I guess it would represent Fg/ G mM. Am I going about this in the wrong way? I am having trouble understanding.

$m_E/R^2$

That represents the gravitational force of the Earth on something the same distance as the moon. So, that's the force on the spacecraft only when the spacecraft has reached the moon.

 

[ZapperZ]

First of all, I am not sure if you even understood what and why you are doing this. You stated that you are doing what your professor told you, but do you even know why?

Secondly, in ANY physics problems at this level, you must show a sketch! Otherwise, we are dealing with all these symbols that you never defined and become rather vague.
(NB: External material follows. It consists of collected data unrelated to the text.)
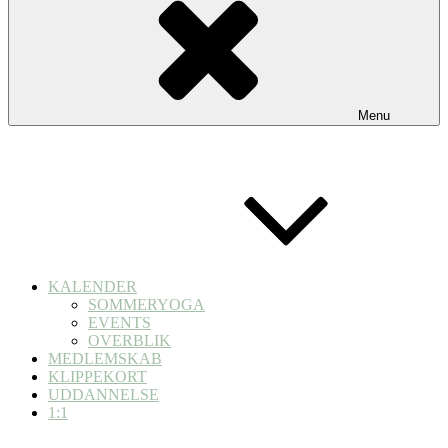
Menu
KALENDER
SOMMERYOGA
EVENTS
OVERBLIK
MEDLEMSKAB
KLIPPEKORT
UDDANNELSE
1:1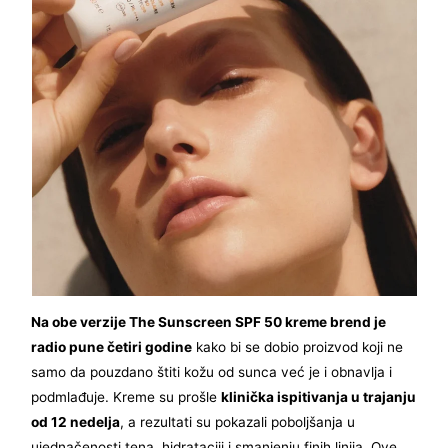
Na obe verzije The Sunscreen SPF 50 kreme brend je
radio pune četiri godine
kako bi se dobio proizvod koji ne
samo da pouzdano štiti kožu od sunca već je i obnavlja i
podmlađuje. Kreme su prošle
klinička ispitivanja u trajanju
od 12 nedelja
, a rezultati su pokazali poboljšanja u
ujednačenosti tena, hidrataciji i smanjenju finih linija. Ove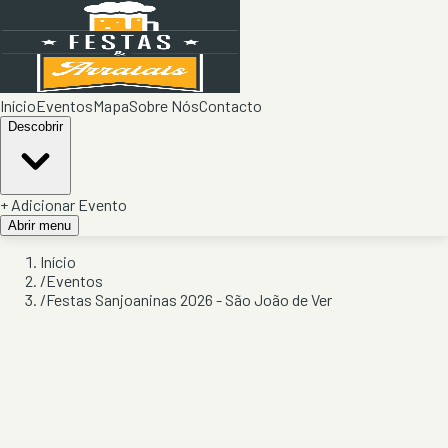
Início
Eventos
Mapa
Sobre Nós
Contacto
Descobrir
+ Adicionar Evento
Abrir menu
Início
/
Eventos
/
Festas Sanjoaninas 2026 - São João de Ver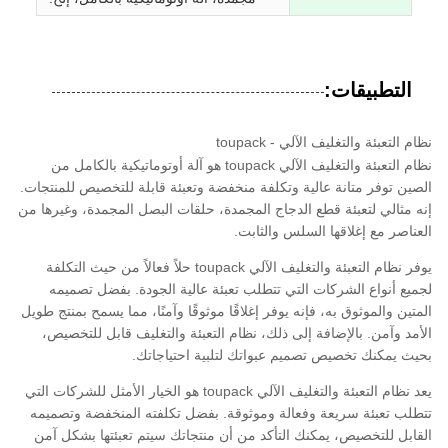
التطبيقات:
نظام التعبئة والتغليف الآلي - toupack
نظام التعبئة والتغليف الآلي toupack هو آلة أوتوماتيكية بالكامل من
الصين توفر متانة عالية وتكلفة منخفضة وتعبئة قابلة للتخصيص للمنتجات.
إنه مثالي لتعبئة قطع الدجاج المجمدة، حلقات البصل المجمدة، وغيرها من
العناصر مع إغلاقها السلس والثابت.
يوفر نظام التعبئة والتغليف الآلي toupack حلاً فعالاً من حيث التكلفة
لجميع أنواع الشركات التي تتطلب تعبئة عالية الجودة. بفضل تصميمه
المتين والموثوق به، فإنه يوفر إغلاقًا موثوقًا وآمنًا، مما يسمح بمنتج طويل
الأمد وآمن. بالإضافة إلى ذلك، نظام التعبئة والتغليف قابل للتخصيص،
بحيث يمكنك تخصيص تصميم عبواتك لتلبية احتياجاتك.
يعد نظام التعبئة والتغليف الآلي toupack هو الخيار الأمثل للشركات التي
تتطلب تعبئة سريعة وفعالة وموثوقة. بفضل تكلفته المنخفضة وتصميمه
القابل للتخصيص، يمكنك التأكد من أن منتجاتك سيتم تعبئتها بشكل آمن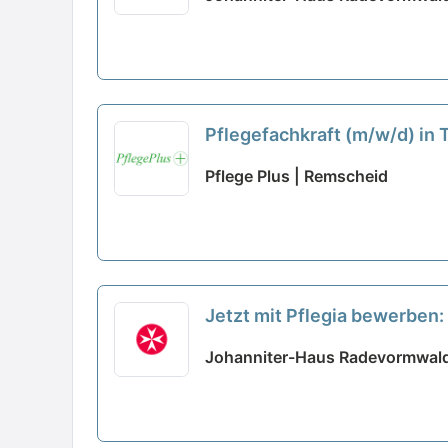
Pflegefachkraft (m/w/d) in T
Pflege Plus | Remscheid
Jetzt mit Pflegia bewerben: 
Gestalten Sie gemeinsam mi
Johanniter-Haus Radevormwal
So instead, *I* spent time in presenting a sketch that is relevant to this problem.

I can explain what each of the symbols mean, but I am guessing that the sketch should be very clear in what they are. In addition, I also drew the FBD on the mass "m" which is the object of interest. Those "F's" in the sketch represents the forces acting on it.

At some distance, the NET force acting on "m" will be zero. This means that if "m" gets any closer to the Moon, the force acting on "m" by the moon will be larger than the force acting on "m" by the earth. So this is the location that you want, where the net force is zero.

So solve for F_E = F_M

but with the added info that r_E + r_M = R.

Zz.

 

[PeroK]

... just to align @ZapperZ's diagram with what I had suggested: he uses $r_E$ where I used $r$.

 

[Mikemorgan12]

First of all, I am not sure if you even understood what and why you are doing this. You stated that you are doing what your professor told you, but do you even know why?

Secondly, in ANY physics problems at this level, you must show a sketch! Otherwise, we are dealing with all these symbols that you never defined and become rather vague.

So instead, *I* spent time in presenting a sketch that is relevant to this problem.

View attachment 233042
I can explain what each of the symbols mean, but I am guessing that the sketch should be very clear in what they are. In addition, I also drew the FBD on the mass "m" which is the object of interest. Those "F's" in the sketch represents the forces acting on it.

At some distance, the NET force acting on "m" will be zero. This means that if "m" gets any closer to the Moon, the force acting on "m" by the moon will be larger than the force acting on "m" by the earth. So this is the location that you want, where the net force is zero.

So solve for F_E = F_M

but with the added info that r_E + r_M = R.

Zz.

Thanks and this is a question on an assignment I am doing.

 

[ZapperZ]

Thanks and this is a question on an assignment I am doing.

This doesn't tell me anything.

Almost every question posted in the HW forum is "... a question on an assignment...". You have not stated whether you actually understood how to set up the the solution and if you actually found what you want.

Zz.

 

[PeroK]

Thanks and this is a question on an assignment I am doing.

First, you should look carefully at @ZapperZ 's diagram. Do you understand it? Second, you should have had a diagram like that. Third, you need to relate the equations (in particular $F = \frac{GMm}{r^2}$) to the diagram. That's the point at which you move from the physical set up of the problem to the (in this case algebraic) solution.

The good thing about the diagram and the algebra is that it generalises the problem. It could be the Earth and the Moon; or the Earth and the Sun; or the Sun and Jupiter, for example.

The final step is, of course, to plug in the values for the Earth-Moon problem to get a specific answer.